Pourtant, c’est faux.

Jonathan Bicher, un fiscaliste de Montréal, explique plutôt qu’il est avantageux pour un Américain de venir jouer pour les Canadiens.

«Le taux d’imposition du Québec est très élevé, mais le système canadien offre une certaine flexibilité», a-t-il expliqué.

Cette flexibilité permet notamment aux joueurs étrangers de profiter d’un outil intéressant : les conventions de retraite, aussi appelés dans le jargon «RCA».

«Ça peut vous mettre dans une position où vous pouvez réduire votre taux d’imposition. On peut réduire le taux de 50% à 43%. Ce qui est souvent mieux que dans certains états des États-Unis.»

En effet, quelques états saignent à blanc les portefeuilles de certains athlètes. La Californie est peut-être toujours ensoleillée, mais cela n’est pas gratuit.

Oui, le taux d’imposition de l’Ontario et du Québec frôle le 50%, mais ces conventions de retraite permettent de le diminuer.
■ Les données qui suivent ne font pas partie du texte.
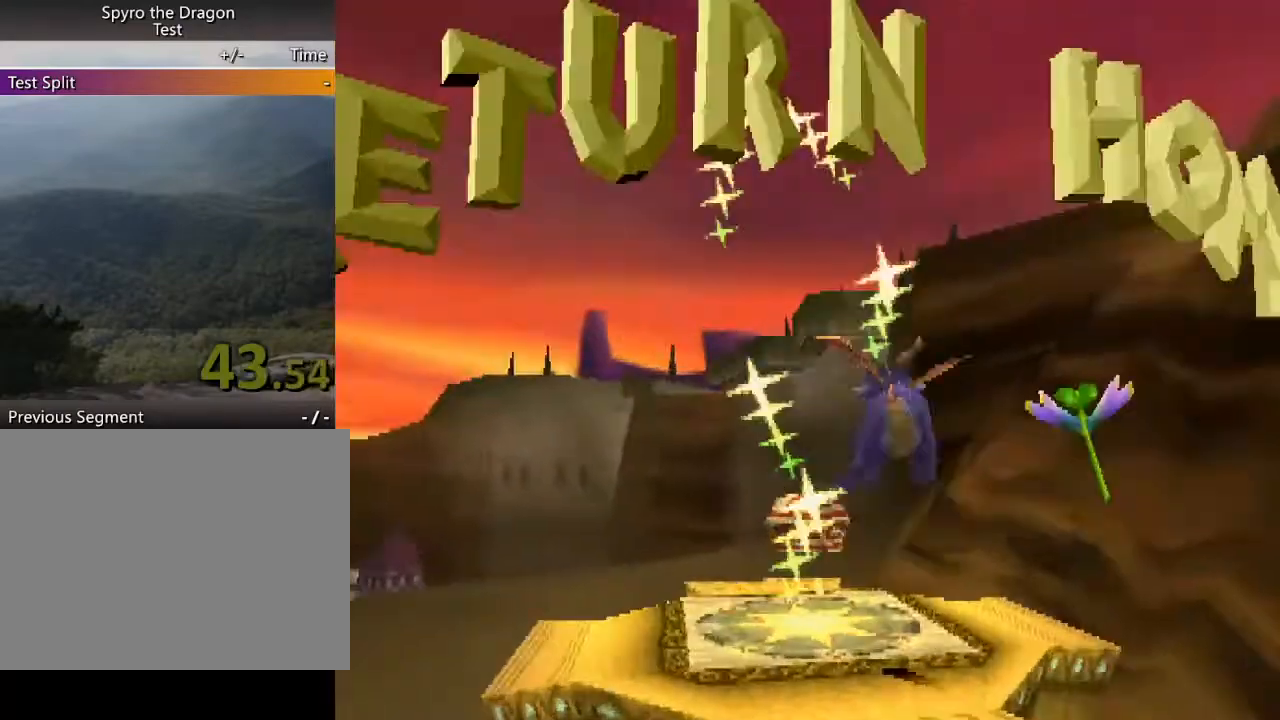
{"buttons": [], "left_stick": "center", "events": []}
Prenons l’exemple d’un joueur américain gagnant 10 millions par saison. Normalement, avec un taux de 50%, il se retrouverait à payer 5 millions $ en impôts. Mais, avec le «RCA», il peut placer 2 millions $ dans ce fond pour sa retraite et se retrouver à payer 50% sur 8 millions $, ce qui représente 4 millions $ en impôts.

«C’est un peu comme un REER, mais qui prend des stéroïdes, quoique je ne devrais pas dire ça en parlant d’athlètes!»
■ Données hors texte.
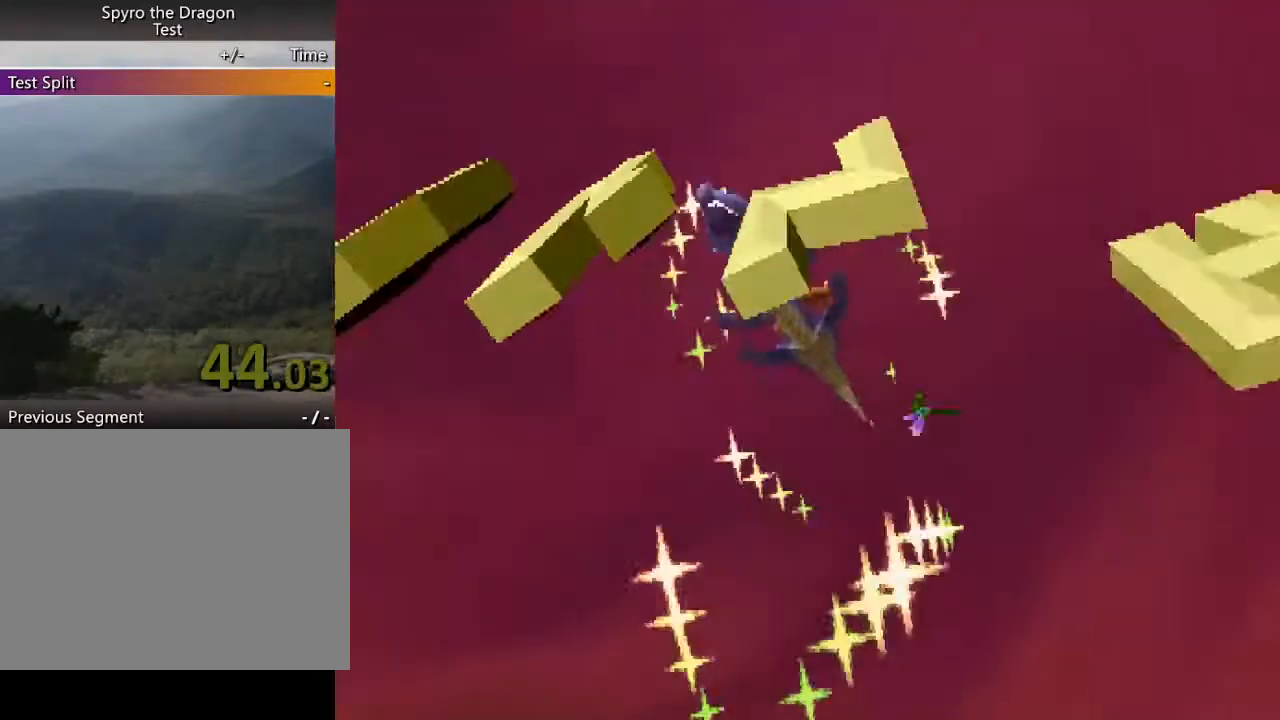
{"buttons": [], "left_stick": "center", "events": []}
Au fond, grâce au «RCA», ce joueur paierait en impôts ce qu’il aurait payé s’il avait joué pour une équipe au bas taux d’imposition.

Pour la retraite

Quant à l’argent investi dans ces conventions de retraite, il pourra être récupéré dans le futur.

«Cet argent placé pour la retraite pourra être récupéré au moment où l’on paye moins d’impôts.»

D’ailleurs, ne vous demandez pas pourquoi autant de joueurs prennent leur retraite en Floride (+/- 40%) et non pas en Californie (+/- 50%).

«Financièrement, Los Angeles est le pire endroit où jouer, mais deux coupes Stanley en trois ans, ça console», a indiqué Jarret Stoll.

Taxe ou pas, au final, ce qui compte vraiment, ce sont les bagues et les partisans.